The "The Garden Spot of America" Story


Foreword: I decided to take a few photos before I wrote my story today, so I grabbed my trusty Sony and headed east from my home near the city of Lancaster.  Within an hour of leaving home I was backsitting in front of my computer downloading the photos into iPhoto for this story. That should give you an idea of how close the city is to the farms in the Garden Spot of America. Click on any of them to enlarge them. 
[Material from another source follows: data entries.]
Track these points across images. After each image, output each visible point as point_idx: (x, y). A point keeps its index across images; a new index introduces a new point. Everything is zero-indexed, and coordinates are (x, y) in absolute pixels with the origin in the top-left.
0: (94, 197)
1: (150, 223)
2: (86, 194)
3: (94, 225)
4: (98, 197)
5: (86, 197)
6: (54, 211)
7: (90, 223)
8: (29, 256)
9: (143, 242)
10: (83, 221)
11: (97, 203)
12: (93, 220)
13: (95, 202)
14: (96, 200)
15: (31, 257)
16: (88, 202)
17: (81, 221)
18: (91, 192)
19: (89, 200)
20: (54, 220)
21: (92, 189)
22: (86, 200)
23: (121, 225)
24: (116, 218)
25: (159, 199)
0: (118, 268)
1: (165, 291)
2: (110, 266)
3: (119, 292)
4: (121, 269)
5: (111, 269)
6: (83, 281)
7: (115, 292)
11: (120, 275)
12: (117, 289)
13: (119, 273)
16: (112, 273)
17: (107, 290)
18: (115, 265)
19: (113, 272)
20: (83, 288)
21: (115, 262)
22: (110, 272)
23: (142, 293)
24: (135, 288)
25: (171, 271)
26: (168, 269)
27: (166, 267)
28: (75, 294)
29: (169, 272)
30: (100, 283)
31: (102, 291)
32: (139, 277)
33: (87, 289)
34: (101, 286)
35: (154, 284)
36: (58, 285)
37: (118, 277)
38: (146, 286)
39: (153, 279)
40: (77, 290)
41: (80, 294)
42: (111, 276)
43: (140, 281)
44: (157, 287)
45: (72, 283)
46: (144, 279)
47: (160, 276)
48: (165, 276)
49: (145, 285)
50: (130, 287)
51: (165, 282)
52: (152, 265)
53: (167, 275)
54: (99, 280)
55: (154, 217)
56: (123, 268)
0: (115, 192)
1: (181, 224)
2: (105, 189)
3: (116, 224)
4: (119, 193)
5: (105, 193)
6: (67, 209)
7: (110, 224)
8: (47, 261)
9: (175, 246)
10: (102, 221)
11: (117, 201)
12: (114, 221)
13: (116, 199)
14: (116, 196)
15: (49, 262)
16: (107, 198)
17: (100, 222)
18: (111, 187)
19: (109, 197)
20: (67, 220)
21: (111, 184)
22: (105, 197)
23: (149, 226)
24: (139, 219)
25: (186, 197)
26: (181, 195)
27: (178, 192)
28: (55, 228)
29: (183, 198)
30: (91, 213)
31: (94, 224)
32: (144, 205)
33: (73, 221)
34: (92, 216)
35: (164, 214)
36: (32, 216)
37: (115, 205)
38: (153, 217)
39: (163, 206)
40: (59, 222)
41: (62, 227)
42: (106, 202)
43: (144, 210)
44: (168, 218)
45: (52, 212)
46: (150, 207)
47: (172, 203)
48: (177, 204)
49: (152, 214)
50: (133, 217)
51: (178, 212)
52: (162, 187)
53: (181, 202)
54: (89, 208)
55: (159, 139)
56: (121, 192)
It was an ordinary day.  Decided to "Google" Garden Spot of America.  All my life I have lived in Lancaster County, Pennsylvania and have just figured that everyone in the entire world knew that Lancaster County was known as the Garden Spot of America for good reason.  The reason:  The soil throughout Lancaster County is perhaps the most fertile in all the world.  Just ask the many farmers that call Lancaster County home.  Heavens, we even have a high school in Lancaster County called Garden Spot High School and for years I typeset and printed flyers for a business known as Garden Spot Promotions.  
If you stand on the square in downtown Lancaster City you are probably only about 10 minutes away from a farm no matter which way you drive.  And the farms are magnificent.  Really neat white-washed barns with circular silos that stand next to homes, many of which remind you of southern plantation homes.  
Many of the farms are owned and operated by Amish families.  How can you tell ..... there are no telephone lines or electric lines leading from the road to the farm and you will more than likely see lines of drying clothes strung from the house to the barn by means of a pulley system.  
Well, I Googled and found exactly what I thought I would find.  Many links to stories about Lancaster County as being the Garden Spot of America.  One link took me to a book that had been published in 2002 titled Garden Spot: Lancaster County, the old order Amish, and the selling of rural America.  
The book was written by author David J. Walbert.  A small paragraph tells readers that .... 
Within the borders of Lancaster County, Pennsylvania, lies some of the richest farmland in the Western Hemisphere. Barely fifty miles from Philadelphia, the county has been a model of agricultural prosperity and stability for nearly three hundred years, and its farmers—particularly its Pennsylvania German farmers—have since the time of the American Revolution been widely considered some of the most capable in the nation. That agriculture has remained the focus of Lancaster’s economy into the late twentieth century is a testament not only to the land and those who farm it, but also to the tenacity of the idea of Lancaster, held by residents and outlanders alike, as the "Garden Spot of America."  
It seems that many of the earliest settlers in Lancaster County were German immigrants and a Lutheran pastor in 1702 quickly sent his observations of Lancaster County 
back to his native Germany leading to an influx of farmers into Lancaster County.  I have also found other references to Lancaster County as being called the "Garden of America" as well as a "Green Garden", but to me they all translate to the Garden Spot of America.  If you have ever traveled to, or lived in, Lancaster County, I'm positive you would agree with me.  It was another extraordinary day in the life of an ordinary guy.